§ Document:
____
There have been some fundamental changes in the residential mortgage markets with affordability checks now very much the focus of attention when people are applying for a loan.
The standard criteria for a Buy-to-let mortgage has remained fairly unchanged during this period of upheaval and the way that eligibility and lending suitability are assessed remain the same as they have been for some period of time.
In this overview and buy to let mortgage guide, there is a look at the principal differences between a residential mortgage and a loan to finance the purchase of an investment property that will be producing a rental income.
Fit for purpose
A buy to let mortgage is specifically designed for borrowers who want to buy an investment property that they intend to rent out and generate an income from.
Rules do not allow you to obtain a basic residential mortgage and then rent out this property to tenants. Some people keep their existing property when they buy another one and covert their mortgage to a buy to let with their lender, but the vast majority of loans are based on a property that the would-be purchaser has not lived in and does not intend to live in after they buy.
____
§ Entries shown:
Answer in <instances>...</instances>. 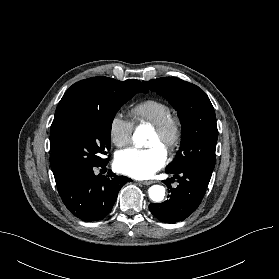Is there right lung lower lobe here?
Segmentation results:
<instances>
[{"instance_id":"1","label":"right lung lower lobe","mask_w":279,"mask_h":279,"mask_svg":"<svg viewBox=\"0 0 279 279\" xmlns=\"http://www.w3.org/2000/svg\"><path fill=\"white\" fill-rule=\"evenodd\" d=\"M106 165L96 167L104 168ZM94 170V166L85 167L57 183L59 195L67 209L87 222L101 220L108 215L121 187L131 181L114 173L110 176L95 175Z\"/></svg>"}]
</instances>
____
§ Directions:
- 1) In the mortgage guide, start with the words "In this overview" and end after "after they buy.". Reproduce that passage word for word.
- 2) According to the mortgage guide, who is a buy to let mortgage specifically designed for?
- 3) Write the next part of the mortgage guide, picking up after its final sentence.

§ Outputs in order:
- 1)
In this overview and buy to let mortgage guide, there is a look at the principal differences between a residential mortgage and a loan to finance the purchase of an investment property that will be producing a rental income.
Fit for purpose
A buy to let mortgage is specifically designed for borrowers who want to buy an investment property that they intend to rent out and generate an income from.
Rules do not allow you to obtain a basic residential mortgage and then rent out this property to tenants. Some people keep their existing property when they buy another one and covert their mortgage to a buy to let with their lender, but the vast majority of loans are based on a property that the would-be purchaser has not lived in and does not intend to live in after they buy.

- 2) Borrowers who want to buy an investment property that they intend to rent out and generate an income from.

- 3)
Different lending criteria
The main difference between a residential and buy to let mortgage is that most loans are issued on an interest-only basis, which is no longer the acceptable format for many residential loans.
Lenders who no longer issue interest-only residential mortgages still continue to offer this type of loan in the buy to let market. Another key aspect of a buy to let loan is that the lender will want to consider the potential rental income when they are assessing the affordability of the proposed loan.
When you apply for a residential mortgage to buy a house that you intend to live in yourself, the lender will ask for proof your income and also what your other regular financial commitments are.
With a buy to let mortgage, your financial status is of course highly relevant, but the anticipated rental income will need to be at least 125% of the mortgage payment, and it this income that is crucial to the success of your application.
For example, an anticipated £600 per month mortgage payment will need to be covered by an expected £750 per month rental income in order for the loan to be granted. You will be required to provide evidence of this rental value in order to succeed in obtaining the loan you have applied for.
The loan-to-value ratio is lower with a buy to let mortgage, so you will be required to pay a larger deposit for buying an investment property.
You will be unlikely to find a lender that will offer any more than a maximum of 80% of the purchase price for a buy to let mortgage and you are more likely to get a better rate for your mortgage if you can pay somewhere between 25% and 35% of the purchase price as a deposit.
The fees charged for arranging a loan tend to be higher for buy to let application when compared with residential mortgages.
You should factor this in when you are doing your costings and expect to pay as much as 3.5% of the mortgage amount as an arrangement fee.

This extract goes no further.